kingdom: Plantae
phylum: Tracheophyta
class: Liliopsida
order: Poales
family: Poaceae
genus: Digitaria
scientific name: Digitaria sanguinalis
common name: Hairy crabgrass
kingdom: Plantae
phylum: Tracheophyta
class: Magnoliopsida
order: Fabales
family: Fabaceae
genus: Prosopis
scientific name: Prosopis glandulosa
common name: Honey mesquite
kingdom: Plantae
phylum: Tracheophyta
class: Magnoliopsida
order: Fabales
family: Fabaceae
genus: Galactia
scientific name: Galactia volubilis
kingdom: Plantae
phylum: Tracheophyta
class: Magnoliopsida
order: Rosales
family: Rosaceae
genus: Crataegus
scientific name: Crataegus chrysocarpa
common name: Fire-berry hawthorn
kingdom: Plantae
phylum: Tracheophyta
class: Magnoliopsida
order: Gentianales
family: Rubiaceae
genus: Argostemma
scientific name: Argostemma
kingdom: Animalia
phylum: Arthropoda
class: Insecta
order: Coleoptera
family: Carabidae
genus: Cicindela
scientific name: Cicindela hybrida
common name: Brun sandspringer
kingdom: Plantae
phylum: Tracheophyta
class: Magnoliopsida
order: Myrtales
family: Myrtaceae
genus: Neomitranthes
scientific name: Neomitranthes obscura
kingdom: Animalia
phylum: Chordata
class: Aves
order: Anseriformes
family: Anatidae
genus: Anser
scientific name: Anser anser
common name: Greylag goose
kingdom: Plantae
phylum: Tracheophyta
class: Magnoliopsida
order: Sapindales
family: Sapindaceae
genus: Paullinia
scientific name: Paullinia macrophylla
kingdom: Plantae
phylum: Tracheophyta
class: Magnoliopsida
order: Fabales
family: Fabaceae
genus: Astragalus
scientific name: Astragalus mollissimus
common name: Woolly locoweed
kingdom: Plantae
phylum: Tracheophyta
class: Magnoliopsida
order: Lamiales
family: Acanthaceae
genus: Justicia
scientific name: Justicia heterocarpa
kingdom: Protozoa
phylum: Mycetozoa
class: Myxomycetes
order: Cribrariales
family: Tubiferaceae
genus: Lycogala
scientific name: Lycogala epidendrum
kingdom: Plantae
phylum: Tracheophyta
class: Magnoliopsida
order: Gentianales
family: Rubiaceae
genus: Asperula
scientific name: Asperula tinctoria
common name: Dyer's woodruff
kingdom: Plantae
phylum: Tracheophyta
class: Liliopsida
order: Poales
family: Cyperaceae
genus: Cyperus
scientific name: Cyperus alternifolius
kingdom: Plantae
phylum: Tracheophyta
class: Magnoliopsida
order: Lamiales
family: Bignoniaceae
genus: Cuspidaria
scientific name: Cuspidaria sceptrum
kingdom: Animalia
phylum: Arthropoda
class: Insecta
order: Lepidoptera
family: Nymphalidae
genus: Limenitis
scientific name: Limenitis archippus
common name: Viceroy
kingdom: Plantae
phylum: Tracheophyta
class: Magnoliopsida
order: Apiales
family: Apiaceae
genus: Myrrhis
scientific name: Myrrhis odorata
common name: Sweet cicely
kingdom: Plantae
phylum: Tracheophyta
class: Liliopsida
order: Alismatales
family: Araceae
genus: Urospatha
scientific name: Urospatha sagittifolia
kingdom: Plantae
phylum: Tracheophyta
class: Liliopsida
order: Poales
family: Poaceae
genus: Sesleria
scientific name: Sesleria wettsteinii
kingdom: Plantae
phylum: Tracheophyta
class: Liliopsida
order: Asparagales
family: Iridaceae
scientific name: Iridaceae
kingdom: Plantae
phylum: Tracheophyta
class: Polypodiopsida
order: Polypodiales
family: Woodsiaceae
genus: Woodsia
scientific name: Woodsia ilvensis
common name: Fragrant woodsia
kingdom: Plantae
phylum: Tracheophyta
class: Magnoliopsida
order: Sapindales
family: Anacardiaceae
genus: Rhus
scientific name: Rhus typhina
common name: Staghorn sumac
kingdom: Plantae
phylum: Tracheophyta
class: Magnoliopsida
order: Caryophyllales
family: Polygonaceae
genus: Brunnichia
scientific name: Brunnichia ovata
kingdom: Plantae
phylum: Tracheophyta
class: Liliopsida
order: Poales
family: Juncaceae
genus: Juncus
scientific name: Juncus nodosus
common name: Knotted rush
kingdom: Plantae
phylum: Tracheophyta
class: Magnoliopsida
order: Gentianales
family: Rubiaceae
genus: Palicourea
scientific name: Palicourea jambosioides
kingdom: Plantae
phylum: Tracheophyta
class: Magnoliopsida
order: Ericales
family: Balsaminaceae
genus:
━━━━━━━━━━━━━━━━━━━━━━━━━━━━━━
#### [Exercise objective]
Give every line from all the rows above as a Markdown table with the columns No. and Line, numbering the lines in order and leaving out any blank ones.

#### [Answer to the task]
| No. | Line |
|---|---|
| 1 | kingdom: Plantae |
| 2 | phylum: Tracheophyta |
| 3 | class: Liliopsida |
| 4 | order: Poales |
| 5 | family: Poaceae |
| 6 | genus: Digitaria |
| 7 | scientific name: Digitaria sanguinalis |
| 8 | common name: Hairy crabgrass |
| 9 | kingdom: Plantae |
| 10 | phylum: Tracheophyta |
| 11 | class: Magnoliopsida |
| 12 | order: Fabales |
| 13 | family: Fabaceae |
| 14 | genus: Prosopis |
| 15 | scientific name: Prosopis glandulosa |
| 16 | common name: Honey mesquite |
| 17 | kingdom: Plantae |
| 18 | phylum: Tracheophyta |
| 19 | class: Magnoliopsida |
| 20 | order: Fabales |
| 21 | family: Fabaceae |
| 22 | genus: Galactia |
| 23 | scientific name: Galactia volubilis |
| 24 | kingdom: Plantae |
| 25 | phylum: Tracheophyta |
| 26 | class: Magnoliopsida |
| 27 | order: Rosales |
| 28 | family: Rosaceae |
| 29 | genus: Crataegus |
| 30 | scientific name: Crataegus chrysocarpa |
| 31 | common name: Fire-berry hawthorn |
| 32 | kingdom: Plantae |
| 33 | phylum: Tracheophyta |
| 34 | class: Magnoliopsida |
| 35 | order: Gentianales |
| 36 | family: Rubiaceae |
| 37 | genus: Argostemma |
| 38 | scientific name: Argostemma |
| 39 | kingdom: Animalia |
| 40 | phylum: Arthropoda |
| 41 | class: Insecta |
| 42 | order: Coleoptera |
| 43 | family: Carabidae |
| 44 | genus: Cicindela |
| 45 | scientific name: Cicindela hybrida |
| 46 | common name: Brun sandspringer |
| 47 | kingdom: Plantae |
| 48 | phylum: Tracheophyta |
| 49 | class: Magnoliopsida |
| 50 | order: Myrtales |
| 51 | family: Myrtaceae |
| 52 | genus: Neomitranthes |
| 53 | scientific name: Neomitranthes obscura |
| 54 | kingdom: Animalia |
| 55 | phylum: Chordata |
| 56 | class: Aves |
| 57 | order: Anseriformes |
| 58 | family: Anatidae |
| 59 | genus: Anser |
| 60 | scientific name: Anser anser |
| 61 | common name: Greylag goose |
| 62 | kingdom: Plantae |
| 63 | phylum: Tracheophyta |
| 64 | class: Magnoliopsida |
| 65 | order: Sapindales |
| 66 | family: Sapindaceae |
| 67 | genus: Paullinia |
| 68 | scientific name: Paullinia macrophylla |
| 69 | kingdom: Plantae |
| 70 | phylum: Tracheophyta |
| 71 | class: Magnoliopsida |
| 72 | order: Fabales |
| 73 | family: Fabaceae |
| 74 | genus: Astragalus |
| 75 | scientific name: Astragalus mollissimus |
| 76 | common name: Woolly locoweed |
| 77 | kingdom: Plantae |
| 78 | phylum: Tracheophyta |
| 79 | class: Magnoliopsida |
| 80 | order: Lamiales |
| 81 | family: Acanthaceae |
| 82 | genus: Justicia |
| 83 | scientific name: Justicia heterocarpa |
| 84 | kingdom: Protozoa |
| 85 | phylum: Mycetozoa |
| 86 | class: Myxomycetes |
| 87 | order: Cribrariales |
| 88 | family: Tubiferaceae |
| 89 | genus: Lycogala |
| 90 | scientific name: Lycogala epidendrum |
| 91 | kingdom: Plantae |
| 92 | phylum: Tracheophyta |
| 93 | class: Magnoliopsida |
| 94 | order: Gentianales |
| 95 | family: Rubiaceae |
| 96 | genus: Asperula |
| 97 | scientific name: Asperula tinctoria |
| 98 | common name: Dyer's woodruff |
| 99 | kingdom: Plantae |
| 100 | phylum: Tracheophyta |
| 101 | class: Liliopsida |
| 102 | order: Poales |
| 103 | family: Cyperaceae |
| 104 | genus: Cyperus |
| 105 | scientific name: Cyperus alternifolius |
| 106 | kingdom: Plantae |
| 107 | phylum: Tracheophyta |
| 108 | class: Magnoliopsida |
| 109 | order: Lamiales |
| 110 | family: Bignoniaceae |
| 111 | genus: Cuspidaria |
| 112 | scientific name: Cuspidaria sceptrum |
| 113 | kingdom: Animalia |
| 114 | phylum: Arthropoda |
| 115 | class: Insecta |
| 116 | order: Lepidoptera |
| 117 | family: Nymphalidae |
| 118 | genus: Limenitis |
| 119 | scientific name: Limenitis archippus |
| 120 | common name: Viceroy |
| 121 | kingdom: Plantae |
| 122 | phylum: Tracheophyta |
| 123 | class: Magnoliopsida |
| 124 | order: Apiales |
| 125 | family: Apiaceae |
| 126 | genus: Myrrhis |
| 127 | scientific name: Myrrhis odorata |
| 128 | common name: Sweet cicely |
| 129 | kingdom: Plantae |
| 130 | phylum: Tracheophyta |
| 131 | class: Liliopsida |
| 132 | order: Alismatales |
| 133 | family: Araceae |
| 134 | genus: Urospatha |
| 135 | scientific name: Urospatha sagittifolia |
| 136 | kingdom: Plantae |
| 137 | phylum: Tracheophyta |
| 138 | class: Liliopsida |
| 139 | order: Poales |
| 140 | family: Poaceae |
| 141 | genus: Sesleria |
| 142 | scientific name: Sesleria wettsteinii |
| 143 | kingdom: Plantae |
| 144 | phylum: Tracheophyta |
| 145 | class: Liliopsida |
| 146 | order: Asparagales |
| 147 | family: Iridaceae |
| 148 | scientific name: Iridaceae |
| 149 | kingdom: Plantae |
| 150 | phylum: Tracheophyta |
| 151 | class: Polypodiopsida |
| 152 | order: Polypodiales |
| 153 | family: Woodsiaceae |
| 154 | genus: Woodsia |
| 155 | scientific name: Woodsia ilvensis |
| 156 | common name: Fragrant woodsia |
| 157 | kingdom: Plantae |
| 158 | phylum: Tracheophyta |
| 159 | class: Magnoliopsida |
| 160 | order: Sapindales |
| 161 | family: Anacardiaceae |
| 162 | genus: Rhus |
| 163 | scientific name: Rhus typhina |
| 164 | common name: Staghorn sumac |
| 165 | kingdom: Plantae |
| 166 | phylum: Tracheophyta |
| 167 | class: Magnoliopsida |
| 168 | order: Caryophyllales |
| 169 | family: Polygonaceae |
| 170 | genus: Brunnichia |
| 171 | scientific name: Brunnichia ovata |
| 172 | kingdom: Plantae |
| 173 | phylum: Tracheophyta |
| 174 | class: Liliopsida |
| 175 | order: Poales |
| 176 | family: Juncaceae |
| 177 | genus: Juncus |
| 178 | scientific name: Juncus nodosus |
| 179 | common name: Knotted rush |
| 180 | kingdom: Plantae |
| 181 | phylum: Tracheophyta |
| 182 | class: Magnoliopsida |
| 183 | order: Gentianales |
| 184 | family: Rubiaceae |
| 185 | genus: Palicourea |
| 186 | scientific name: Palicourea jambosioides |
| 187 | kingdom: Plantae |
| 188 | phylum: Tracheophyta |
| 189 | class: Magnoliopsida |
| 190 | order: Ericales |
| 191 | family: Balsaminaceae |
| 192 | genus: |